Instruksi Kerja a:
Tuliskan dari teks sumber di bawah ini seluruh bagian mulai dari "3. Prinsip Ketiga" sampai "telah melakukan kecurangan.", tanpa perubahan apa pun.

Teks Sumber:
|---|
2. Prinsip Kedua : Kepentingan Publik
Pada kasus kemenpora dan kemnakertrans yang menjadi contoh praktik mafia anggaran secara konkret seharusnya di berantas tetapi kenyataannya tidak juga diselesaikan, karena mereka yang duduk di kursi DPR juga terjebak pada agenda dan kepentingan pragmatis. Di mana sangat mengsampingkan kepentingan publik, yang seharusnya setiap anggota berkewajiban untuk senantiasa bertindak dalam rangka pelayanan kepada publik, menghormati kepercayaan publik, dan menunjukkan komitmen atas profesionalisme, justru tidak ditunjukkan sebagai dedikasi mereka.
3. Prinsip Ketiga : Integritas
Integritas merupakan kualitas yang melandasi kepercayaan publik dan merupakan patokan bagi anggota dalam menguji semua keputusan yang diambilnya. Integritas dapat menerima kesalahan yang tidak disengaja dan perbedaan pendapat yang jujur, tetapi tidak dapat menerima  kecurangan atau peniadaan prinsip. Dalam praktik mafia anggaran yang coba diungkap oleh anggota DPR justru oleh Badan Kehormatan DPR dianggap telah merusak reputasi DPR itu sendiri, malahan memproses yang bersangkutan saja yang mengungkapkannya, dan tidak pernah memeriksa pihak-pihak yang disebutkan telah melakukan kecurangan.
|---|
Data Tersedia:
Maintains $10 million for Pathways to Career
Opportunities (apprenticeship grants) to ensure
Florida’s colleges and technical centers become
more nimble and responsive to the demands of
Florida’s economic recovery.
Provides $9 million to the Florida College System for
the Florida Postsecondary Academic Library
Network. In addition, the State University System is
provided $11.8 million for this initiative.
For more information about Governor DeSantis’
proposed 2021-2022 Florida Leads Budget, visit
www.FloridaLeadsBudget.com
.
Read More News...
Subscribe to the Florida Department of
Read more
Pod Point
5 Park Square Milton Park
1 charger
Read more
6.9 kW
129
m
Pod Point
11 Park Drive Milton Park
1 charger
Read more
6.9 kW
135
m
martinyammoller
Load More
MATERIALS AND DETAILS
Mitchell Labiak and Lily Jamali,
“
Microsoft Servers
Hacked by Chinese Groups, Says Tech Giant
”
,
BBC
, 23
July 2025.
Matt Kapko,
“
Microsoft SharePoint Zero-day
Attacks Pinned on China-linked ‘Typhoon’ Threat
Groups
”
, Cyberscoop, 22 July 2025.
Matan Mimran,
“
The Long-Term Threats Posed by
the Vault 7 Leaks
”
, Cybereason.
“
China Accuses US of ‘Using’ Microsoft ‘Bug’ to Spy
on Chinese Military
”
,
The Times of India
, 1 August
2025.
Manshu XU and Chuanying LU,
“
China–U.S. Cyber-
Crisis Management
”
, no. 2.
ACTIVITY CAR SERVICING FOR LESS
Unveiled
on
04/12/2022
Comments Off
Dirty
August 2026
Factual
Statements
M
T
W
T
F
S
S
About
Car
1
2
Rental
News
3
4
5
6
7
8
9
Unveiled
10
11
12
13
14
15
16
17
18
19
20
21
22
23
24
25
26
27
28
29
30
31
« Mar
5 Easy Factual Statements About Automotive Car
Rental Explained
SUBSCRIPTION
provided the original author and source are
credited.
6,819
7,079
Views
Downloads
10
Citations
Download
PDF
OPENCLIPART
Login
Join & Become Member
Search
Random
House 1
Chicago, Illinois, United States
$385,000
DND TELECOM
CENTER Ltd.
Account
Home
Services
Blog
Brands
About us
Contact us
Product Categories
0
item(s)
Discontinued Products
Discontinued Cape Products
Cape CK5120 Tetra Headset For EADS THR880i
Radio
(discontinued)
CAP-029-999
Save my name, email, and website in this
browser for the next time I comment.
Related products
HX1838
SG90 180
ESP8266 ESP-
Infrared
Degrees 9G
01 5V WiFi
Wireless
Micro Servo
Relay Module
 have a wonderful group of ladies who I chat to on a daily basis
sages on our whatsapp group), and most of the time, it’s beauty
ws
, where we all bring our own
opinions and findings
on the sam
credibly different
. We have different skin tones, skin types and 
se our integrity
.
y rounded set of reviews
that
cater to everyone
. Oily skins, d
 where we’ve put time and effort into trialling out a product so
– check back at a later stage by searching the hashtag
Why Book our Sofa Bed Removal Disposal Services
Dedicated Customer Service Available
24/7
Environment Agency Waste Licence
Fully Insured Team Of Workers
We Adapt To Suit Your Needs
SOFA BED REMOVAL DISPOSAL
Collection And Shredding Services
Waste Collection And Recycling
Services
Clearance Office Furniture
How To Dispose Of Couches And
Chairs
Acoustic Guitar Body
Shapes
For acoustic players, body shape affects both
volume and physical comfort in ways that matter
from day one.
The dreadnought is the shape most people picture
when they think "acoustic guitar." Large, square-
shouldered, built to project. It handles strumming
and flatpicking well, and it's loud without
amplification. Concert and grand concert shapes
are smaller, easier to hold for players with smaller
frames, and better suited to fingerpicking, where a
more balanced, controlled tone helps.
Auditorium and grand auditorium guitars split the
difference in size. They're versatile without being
|---|
Instruksi Kerja b:
Tulis ulang baris-baris data mulai dari baris pertama sampai baris yang memuat "proposed 2021-2022 Florida", termasuk baris itu, dengan mengganti "apprenticeship grants" menjadi "training grants" dan membiarkan semua bagian lainnya tetap sama.

Kolom Jawaban a:
3. Prinsip Ketiga : Integritas
Integritas merupakan kualitas yang melandasi kepercayaan publik dan merupakan patokan bagi anggota dalam menguji semua keputusan yang diambilnya. Integritas dapat menerima kesalahan yang tidak disengaja dan perbedaan pendapat yang jujur, tetapi tidak dapat menerima  kecurangan atau peniadaan prinsip. Dalam praktik mafia anggaran yang coba diungkap oleh anggota DPR justru oleh Badan Kehormatan DPR dianggap telah merusak reputasi DPR itu sendiri, malahan memproses yang bersangkutan saja yang mengungkapkannya, dan tidak pernah memeriksa pihak-pihak yang disebutkan telah melakukan kecurangan.

Kolom Jawaban b:
Maintains $10 million for Pathways to Career
Opportunities (training grants) to ensure
Florida’s colleges and technical centers become
more nimble and responsive to the demands of
Florida’s economic recovery.
Provides $9 million to the Florida College System for
the Florida Postsecondary Academic Library
Network. In addition, the State University System is
provided $11.8 million for this initiative.
For more information about Governor DeSantis’
proposed 2021-2022 Florida Leads Budget, visit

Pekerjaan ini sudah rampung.